Residual networks are deep neural networks in which, roughly, subnetworks determine how a feature transformation should differ from the identity, rather than how it should differ from zero. After enabling the winning entry in the ILSVRC 2015 classification task, they have become established as a central idea in deep networks.

Hardt and Ma provided a theoretical analysis that shed light on residual networks. They showed that (a) any linear transformation with a positive determinant and a bounded condition number can be approximated by a "deep linear network", where, if there are enough layers, each layer is close to the identity, and (b) for networks that compose near-identity transformations this way, and if the loss is large, then the gradient is steep.  These results are interesting because they suggest that, in many cases, this non-convex objective may be efficiently optimized through gradient descent if the layers stay close to the identity.

We continue this line of research, examining when gradient descent of a "deep linear network" with identity initialization converges to a target linear transformation.  We provide polynomial bounds on the number of iterations for gradient descent to approximate a target linear mapping, in the case where an initial hypothesis that applies the identity transformation at each layer has loss bounded by a small enough constant. On the other hand, we show that gradient descent fails to converge for targets whose distance from the identity is a larger constant, and we show that some forms of regularization toward the identity in each layer do not help. If the target is symmetric positive definite, we show that an algorithm with identity initialization learns an approximation of the target using a number of updates polynomial in all of the natural parameters of the problem. In contrast, we show that if the target is symmetric and has a negative eigenvalue, then all members of a class of algorithms that perform gradient descent with identity initialization, and optionally regularize toward the identity in each layer, fail to converge. We analyze an algorithm for the case that the target is positive definite but may not be symmetric. This algorithm uses two regularizers: one that maintains the invariant that the hypothesis is positive definite, and another that "balances" the layers so that they have the same singular values.

This is joint work with Peter Bartlett and Dave Helmbold.

DATASET EXCERPT:
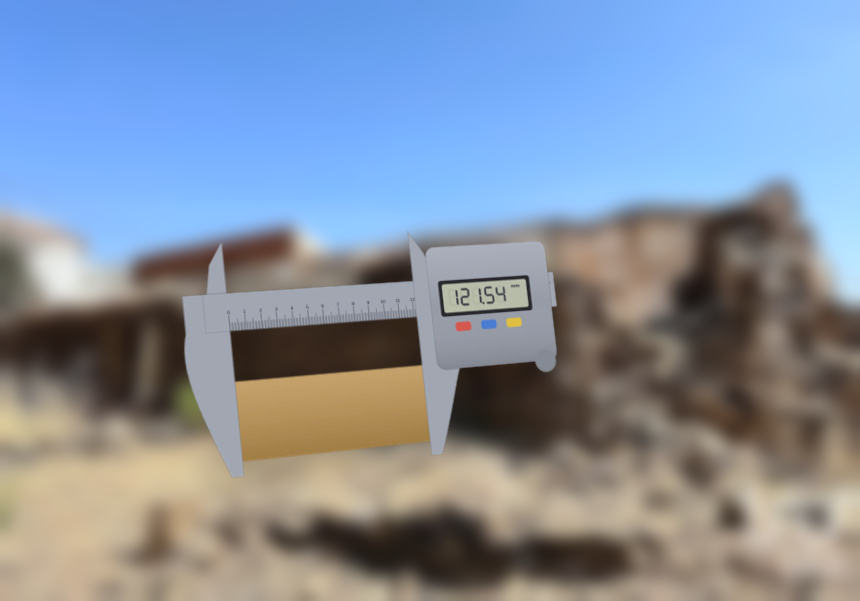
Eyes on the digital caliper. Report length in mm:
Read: 121.54 mm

INSTRUCTIONS:
A - How would you put this sentence from the residual networks text into Spanish: "Hardt and Ma provided a theoretical analysis that shed light on residual networks."
B - Could you reproduce, word for word, the passage of the residual networks text from "Residual networks are" up to and including "in deep networks."?

ANSWERS FOR THE EXERCISE:
A - Hardt y Ma ofrecieron un análisis teórico que arrojó luz sobre las redes residuales.

B -
Residual networks are deep neural networks in which, roughly, subnetworks determine how a feature transformation should differ from the identity, rather than how it should differ from zero. After enabling the winning entry in the ILSVRC 2015 classification task, they have become established as a central idea in deep networks.